November 22, 2024

Skylight Webzine

Online since 2000

Stream The Album, Make It Cheaper – Social Distortion Puts Fans In Control of Record Price


How do you get fans to listen to the entire album anymore?

 

They want the single. Hell, they probably have the single already. And the rest of the tracks, depending on how big of a fan they are, don’t matter so much. Marketers are asking fans to take upwards of half-an-hour to 80 minutes to listen to an album and hope that they don’t play Call of Duty the whole time, ignoring the album and its presence altogether.

Social Distortion has attempted to buck this trend with their latest album release.

Often, when full-album streams are put online, the first few tracks get all the attention and interest falls off a cliff from there. To circumvent this common problem, their label, Epitaph, helped the group devised a different strategy.

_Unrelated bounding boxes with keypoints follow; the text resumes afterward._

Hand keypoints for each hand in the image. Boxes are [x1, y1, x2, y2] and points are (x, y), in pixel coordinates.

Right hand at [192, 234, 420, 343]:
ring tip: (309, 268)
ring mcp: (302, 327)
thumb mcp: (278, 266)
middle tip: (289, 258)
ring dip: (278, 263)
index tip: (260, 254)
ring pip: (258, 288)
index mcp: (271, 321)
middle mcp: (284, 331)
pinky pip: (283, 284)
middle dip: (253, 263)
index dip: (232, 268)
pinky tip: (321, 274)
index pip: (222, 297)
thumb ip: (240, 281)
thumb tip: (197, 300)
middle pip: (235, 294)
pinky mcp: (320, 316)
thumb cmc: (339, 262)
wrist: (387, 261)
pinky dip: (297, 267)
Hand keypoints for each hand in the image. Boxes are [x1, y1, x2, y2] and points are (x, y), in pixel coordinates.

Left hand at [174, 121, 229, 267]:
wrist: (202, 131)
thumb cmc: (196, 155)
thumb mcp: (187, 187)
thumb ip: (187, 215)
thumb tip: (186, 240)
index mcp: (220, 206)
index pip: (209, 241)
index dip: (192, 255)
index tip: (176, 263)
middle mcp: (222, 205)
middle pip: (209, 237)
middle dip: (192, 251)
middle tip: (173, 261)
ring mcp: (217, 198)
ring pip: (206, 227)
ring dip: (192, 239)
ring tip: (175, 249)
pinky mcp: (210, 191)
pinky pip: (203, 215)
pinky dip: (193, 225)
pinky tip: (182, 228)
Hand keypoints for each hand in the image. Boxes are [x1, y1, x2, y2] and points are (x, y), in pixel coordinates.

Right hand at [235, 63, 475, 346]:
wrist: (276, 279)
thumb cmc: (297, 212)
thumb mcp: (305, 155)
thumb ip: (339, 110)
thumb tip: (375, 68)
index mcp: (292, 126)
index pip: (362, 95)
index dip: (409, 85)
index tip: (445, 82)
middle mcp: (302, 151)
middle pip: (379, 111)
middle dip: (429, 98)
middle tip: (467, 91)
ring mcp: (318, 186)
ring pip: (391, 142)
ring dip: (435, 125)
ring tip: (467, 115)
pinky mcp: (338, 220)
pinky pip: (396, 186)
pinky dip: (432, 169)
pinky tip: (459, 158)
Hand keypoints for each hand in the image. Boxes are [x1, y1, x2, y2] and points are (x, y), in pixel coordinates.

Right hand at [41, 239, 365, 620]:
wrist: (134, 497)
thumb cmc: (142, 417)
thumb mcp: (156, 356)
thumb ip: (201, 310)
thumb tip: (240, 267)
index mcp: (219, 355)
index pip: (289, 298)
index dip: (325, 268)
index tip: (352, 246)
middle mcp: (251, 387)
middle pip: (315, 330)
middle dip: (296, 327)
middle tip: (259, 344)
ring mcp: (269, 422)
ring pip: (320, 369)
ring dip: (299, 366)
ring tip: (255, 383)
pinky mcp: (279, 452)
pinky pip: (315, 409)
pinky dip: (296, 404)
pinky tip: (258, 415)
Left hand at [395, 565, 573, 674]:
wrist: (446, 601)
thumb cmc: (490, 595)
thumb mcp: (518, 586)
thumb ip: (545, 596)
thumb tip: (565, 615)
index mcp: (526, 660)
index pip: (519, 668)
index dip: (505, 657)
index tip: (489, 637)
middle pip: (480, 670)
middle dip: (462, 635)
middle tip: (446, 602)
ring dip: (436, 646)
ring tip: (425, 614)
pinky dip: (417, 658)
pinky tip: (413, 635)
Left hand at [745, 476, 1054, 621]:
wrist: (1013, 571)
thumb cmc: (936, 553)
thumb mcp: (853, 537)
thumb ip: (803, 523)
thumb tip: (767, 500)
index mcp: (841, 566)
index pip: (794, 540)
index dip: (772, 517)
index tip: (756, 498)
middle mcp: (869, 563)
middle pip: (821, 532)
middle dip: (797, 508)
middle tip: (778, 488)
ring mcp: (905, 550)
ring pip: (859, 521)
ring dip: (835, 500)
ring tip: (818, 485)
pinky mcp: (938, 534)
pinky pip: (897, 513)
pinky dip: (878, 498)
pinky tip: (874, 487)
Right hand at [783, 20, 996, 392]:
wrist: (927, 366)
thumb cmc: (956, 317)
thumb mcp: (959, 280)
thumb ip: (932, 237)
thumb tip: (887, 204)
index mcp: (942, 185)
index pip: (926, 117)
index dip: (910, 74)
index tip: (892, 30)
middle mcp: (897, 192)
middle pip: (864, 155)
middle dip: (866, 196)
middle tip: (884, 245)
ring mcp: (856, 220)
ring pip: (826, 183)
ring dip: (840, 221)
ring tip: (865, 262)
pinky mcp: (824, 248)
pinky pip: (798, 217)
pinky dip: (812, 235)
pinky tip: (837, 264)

With every 100k streams, the price of the album drops by a dollar on Amazon down to $7.99. Epitaph had two goals with this strategy. (1) To encourage fans to listen to the entire record, not just the first couple of tracks, and (2) to encourage the spreading of the record by giving fans ownership and control. And it worked.

Social Distortion let fans control the price of their record.

The new album, “Hard Times and Nursery Rhymes”, is well on its way to hit their target of 500,000 streams. Also, Jason Fisher, the Director of New Media at Epitaph, told Hypebot in an e-mail that the shares have been incredible on it.

How did they get fans to share this through social media?

If a fan tells their fans about the promo on Facebook or Twitter, they’re entered to win an autographed guitar. Due to this, the Amazon preorder has seen a 500% increase in sales since the start of the promotion (last Tuesday) with its peak point so far at #3 overall on the retailer’s site. Thus far, each day of the promotion has seen at least a 25% increase in Amazon sales over the previous day.

“The more they spread or listen to the record, the more the price drops, inviting them to be more than a passive listener,” Fisher explained. “It transforms them into a champion for the band where they can see their results unfold firsthand.”